By "doing nothing," I don't mean the ability to enjoy leisure activities, although this would certainly be an improvement over building spreadsheets on the beach. What we're losing is the ability to just be quiet, listen, and observe – the world around us and the world inside us. For in such stretches of alone time we mull, noodle, reason, know ourselves, know God.
While floating around in a reservoir of introspection, we step back from the daily fray, look at our lives from 50,000 feet, and decide whether all that busyness is leading us in the direction we want to go. During such reflective reverie we may rechart our path. Entertain epiphanies. Ask big questions – and hear big answers.

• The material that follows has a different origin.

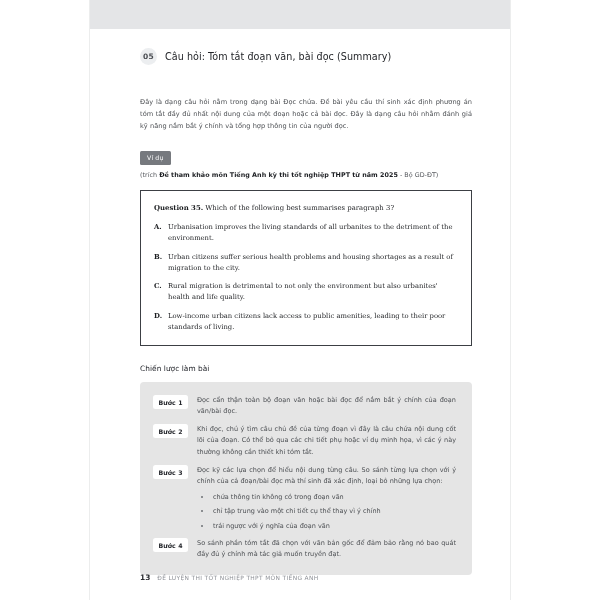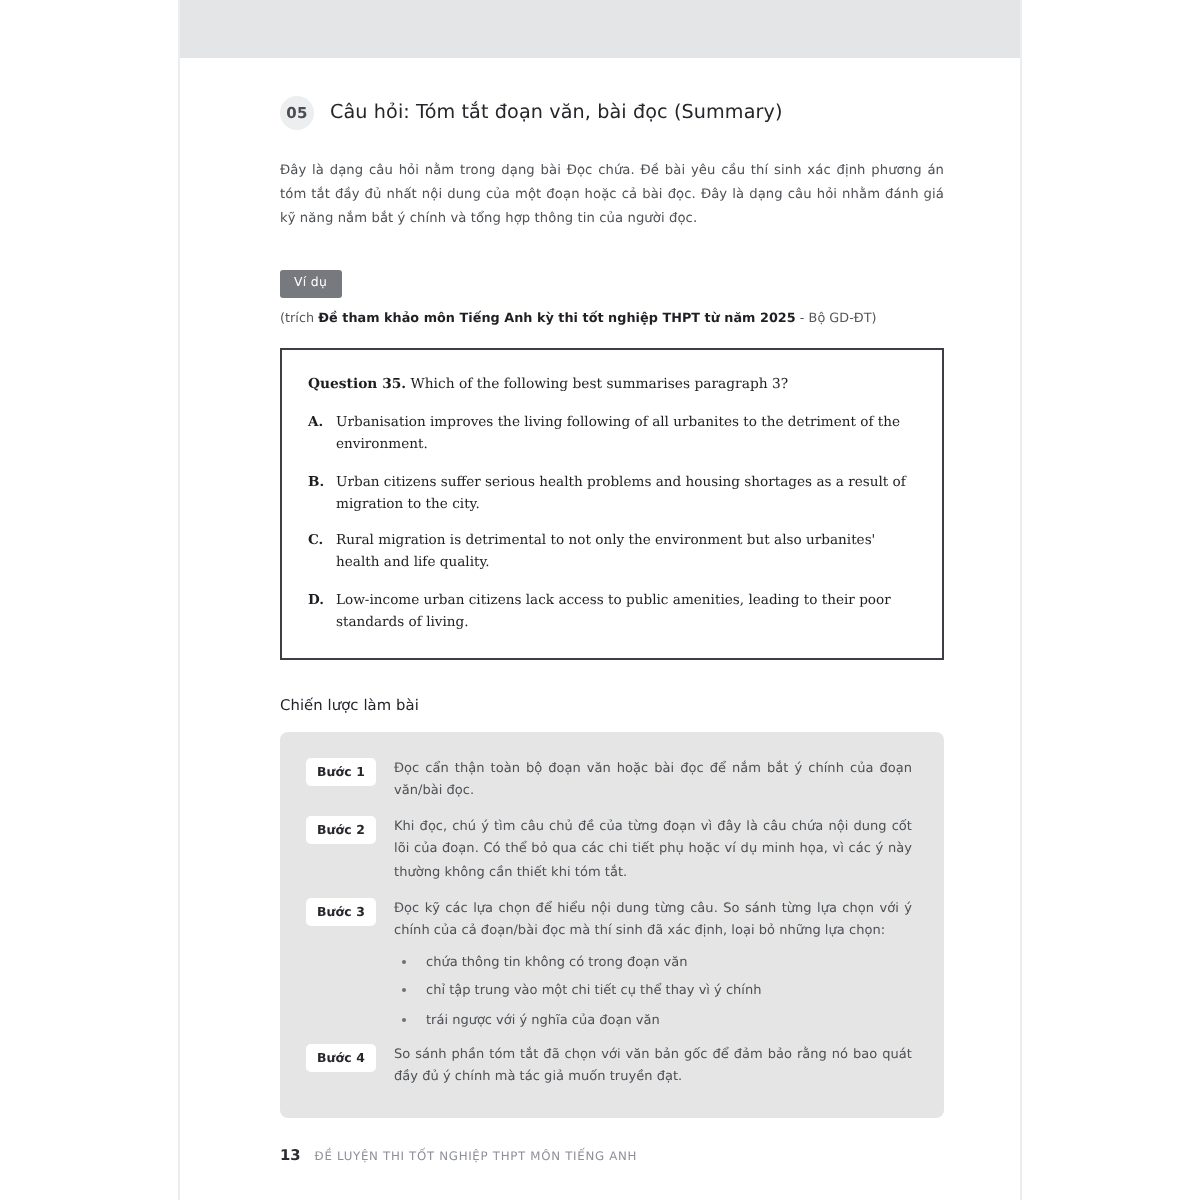"05" .sec-head { margin-bottom: 14px -> 31px }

Sometimes we avoid this time with ourselves, because we don't like what we find inside – who we've become or where we're going. Maybe we'll realize that we're on a very wrong path with no apparent way off – and coming to terms with this is just too depressing. But isn't it better to discover this sooner than later? And might we not use the quiet time to feel our way onto a better, truer path?
If you decide to claim time for yourself, be aware that the resistance to doing nothing is shockingly strong. Every time I carve out a couple of hours for myself, I watch the armies of resistance aggressively chew 10-minute chunks here and there until nothing is left. I'm mentally assaulted by every kind of distraction imaginable. Send an e-mail to Client A. Remember to bill Client B. Buy laundry detergent. The attacks on quiet time are varied, abundant, and … fiercely determined to keep you from yourself.

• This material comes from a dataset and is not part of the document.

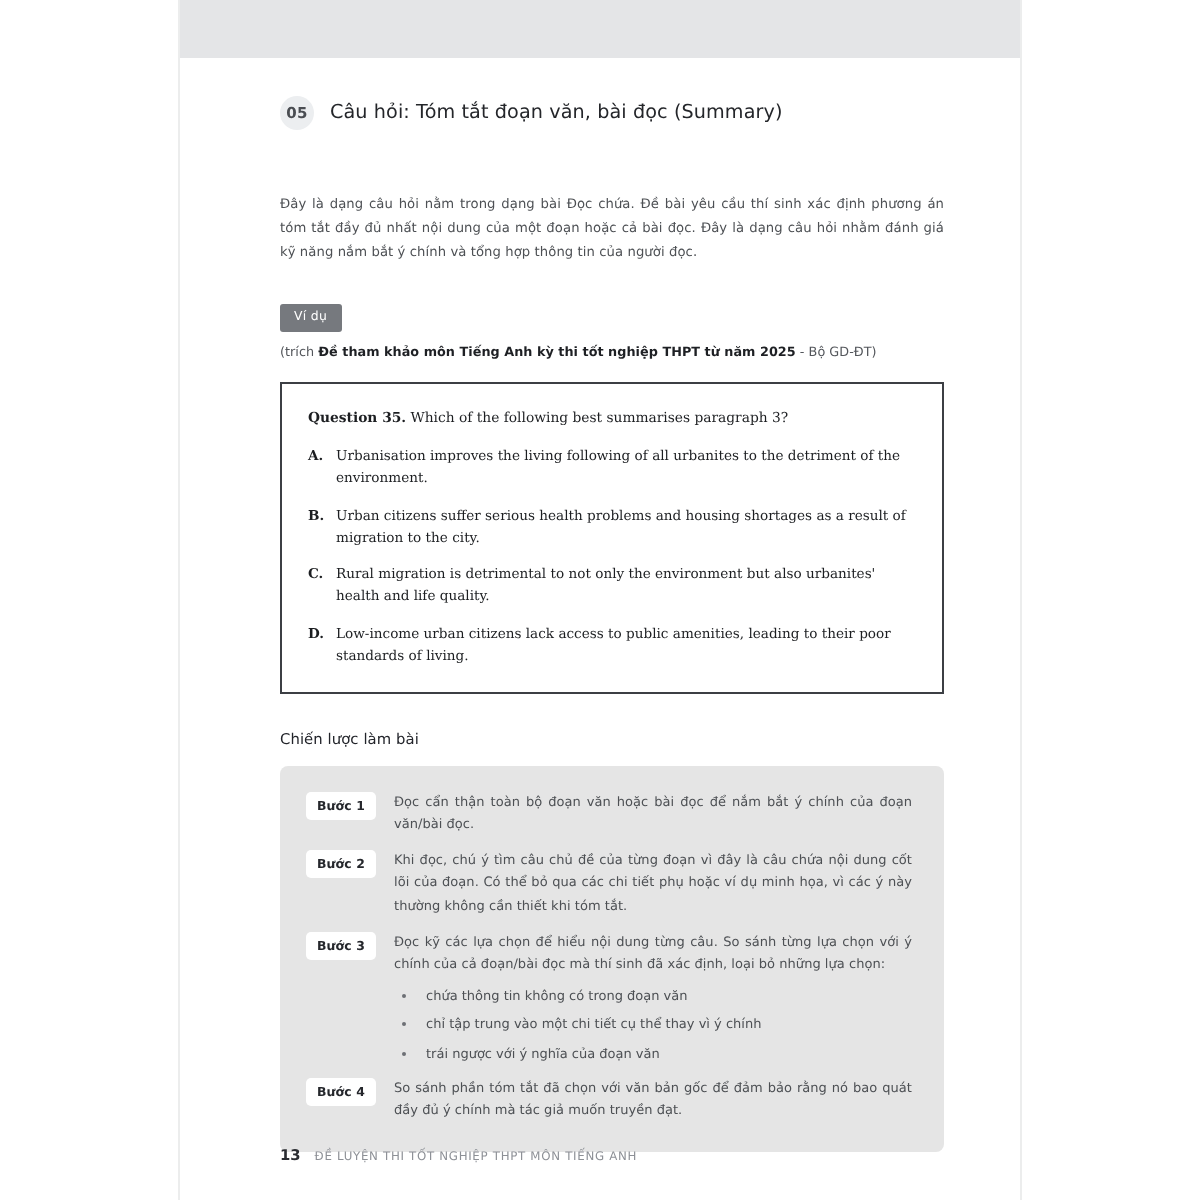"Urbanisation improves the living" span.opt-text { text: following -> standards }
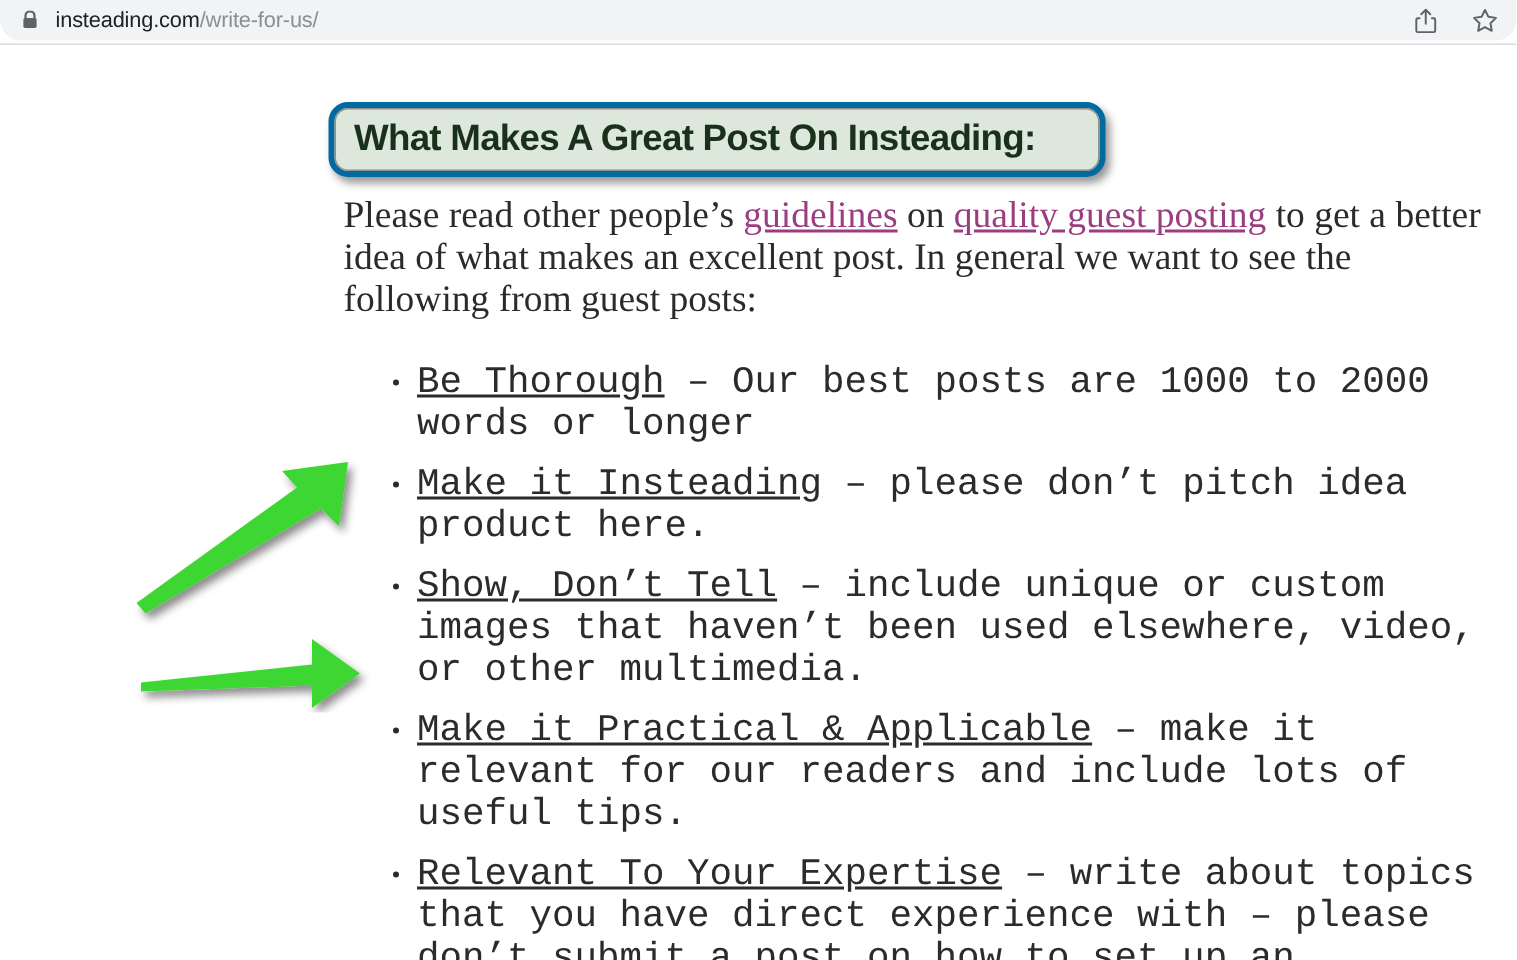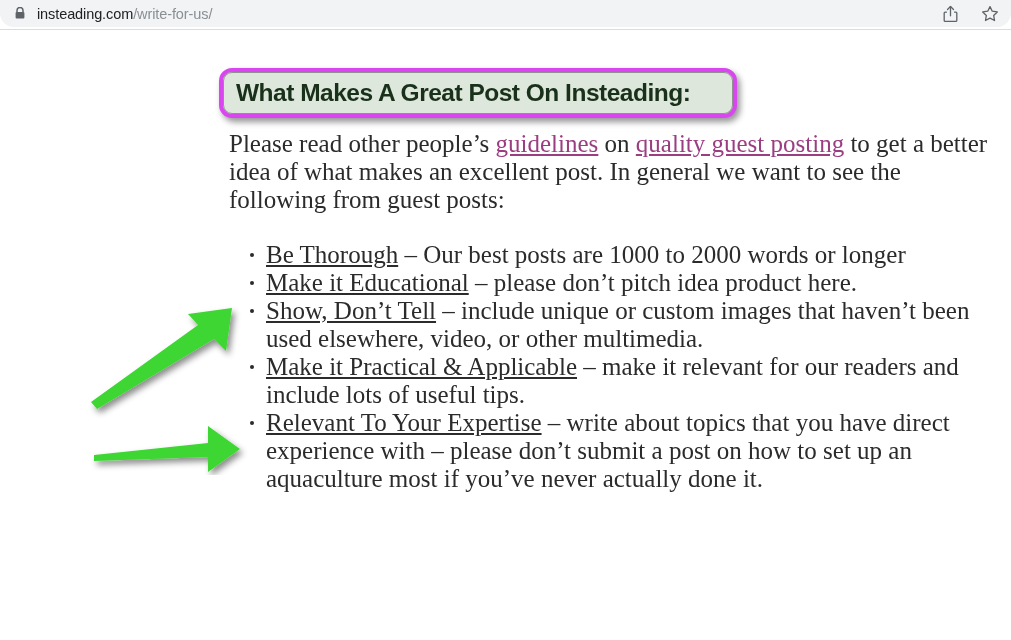"What Makes A Great Post" .title-box { border: 4px solid #d946ef -> 4px solid #0369a1 }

Although "disciplined reverie" might sound like an oxymoron, I like to build a nice, little fence around my quiet time. I find that without focusing my introspection on a question or topic, it is liable to unravel into a distracted mess. I also keep a small pad of paper at hand to drain off those nagging "to do" tasks that inevitably come screaming to mind. What you build in your clearing is up to you – but clearing the land is the necessary first step.
I worry about my kids growing up in a culture that encourages nonstop connectedness and activity. When the gift of free time appears, they tend to wail, "I'm bored!" I want them to learn to enjoy a quiet, aimless walk in the woods. To stare into space and see what creeps into thought. To be comfortable with themselves without being constantly immersed in friends and "fun." To be balanced in their focus between inward and outward.
But, as with everything else we want to teach our kids, the example starts with us. We need to assertively and selfishly reclaim time now gobbled up by the not-important-but-urgent people, tasks, and devices, and give it back to ourselves. Not niggling little snippets of time but great generous swaths – an hour or three a day, even, would be my extravagant wish for us all.
Then when the chimes, rings, pings, bleeps, and jingles of our digital taskmasters summon, we can employ their most useful feature – the off button – and say, "I'm busy – just being."
• Jane Glasser is a freelance technology writer based in Sherwood, Ore.